The process down in England and Wales seems much more complicated than it does up in Scotland, or Strathclyde anyway. For that incident, we could be perhaps 20 minutes at the scene, then straight back to the office, book him in and launch sraight into the paperwork. Wouldn’t take any longer than a couple of hours if he was being held custody for court, and much less if he was being released for report.
The duplication of forms down south is frightening.
Uphilldowndale,
honest, that is not bulls** about the refreshments in the fridge ! The head honcho civvy decreed it one day. Being a day ’shirker’, I can guarantee that she does check the fridge daily. She comes out with crap like that, but when we needed new kit to ‘open’ doors we got told no.
That is what we have to put up with. Catching scrotes is easy, dealing with the numpties back at the nick is the real hard work !
Bobby,
Deep sigh; its enough to make you weep
I am surprised such a ’school mistress’ attitude doesn’t bring out the ‘naughty boys’ in the nick; I have an image of a ‘take a way foil tray’ its lid slightly askew, a big fat rats tail draped over the rim, curling neatly round on to the shelf below, just skimming the tub of low fat cottage cheese.
I can fix you up with the rat if you like?
Uphilldowndale,
you have a wicked sense of humour mate ! Hahaha, would love to see that look on her face as she opened the fridge.
Shame you don’t work at that nick, I do think that all the cops there have just had enough and just go along with it now, the ’schoolboy’ naughtiness has vanished of late.
Perhaps I should kickstart it to get it going, once that happens - watch out civvy numpty.
If I can get a rat, make it a big fat scrotey smelly one !
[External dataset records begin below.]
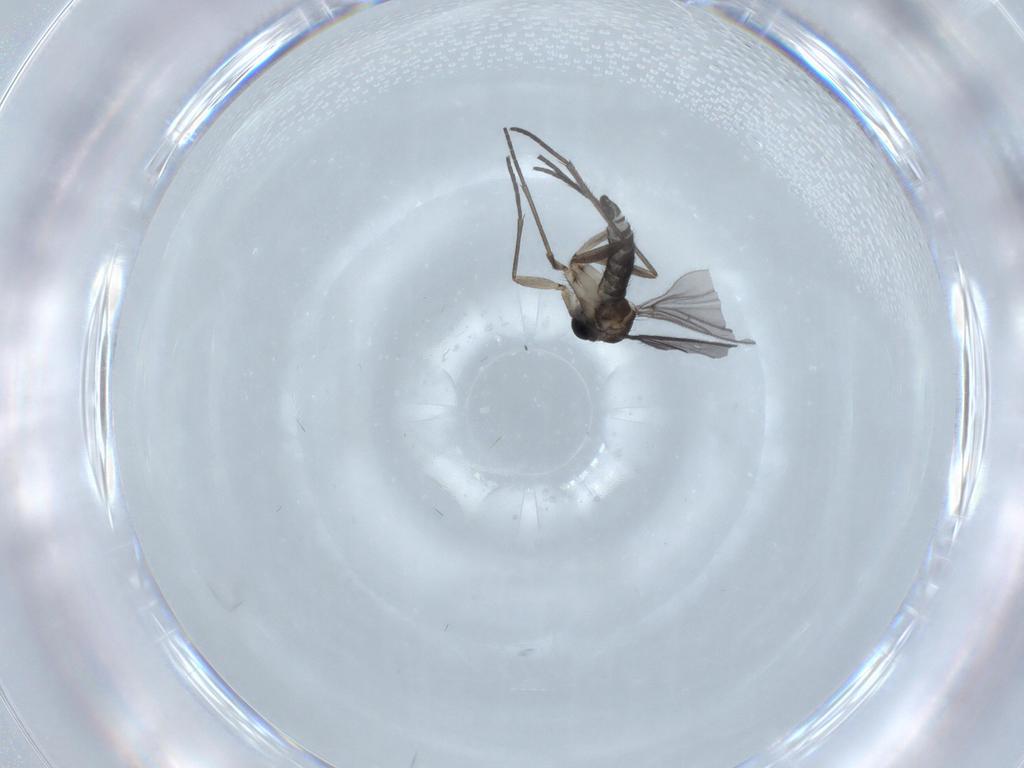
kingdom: Animalia
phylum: Arthropoda
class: Insecta
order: Diptera
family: Sciaridae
[...] officers will now have to be able to present an abbreviated case file to prosecutors within seven days of a [...]
Just out of interest, had you have responded to this call in your car with sirens blazing, lost control and inadvertantly squashed Darren against a wall killing him instantly, would there be any less forms to fill out?
Just curious lol !
I am not a person who would make a difference by saying anything about this, but instead of being simply speechless (which in fact I am), the policing process should be simplified or improved. Isn’t there any new technologies coming around can be used to ease up the whole process?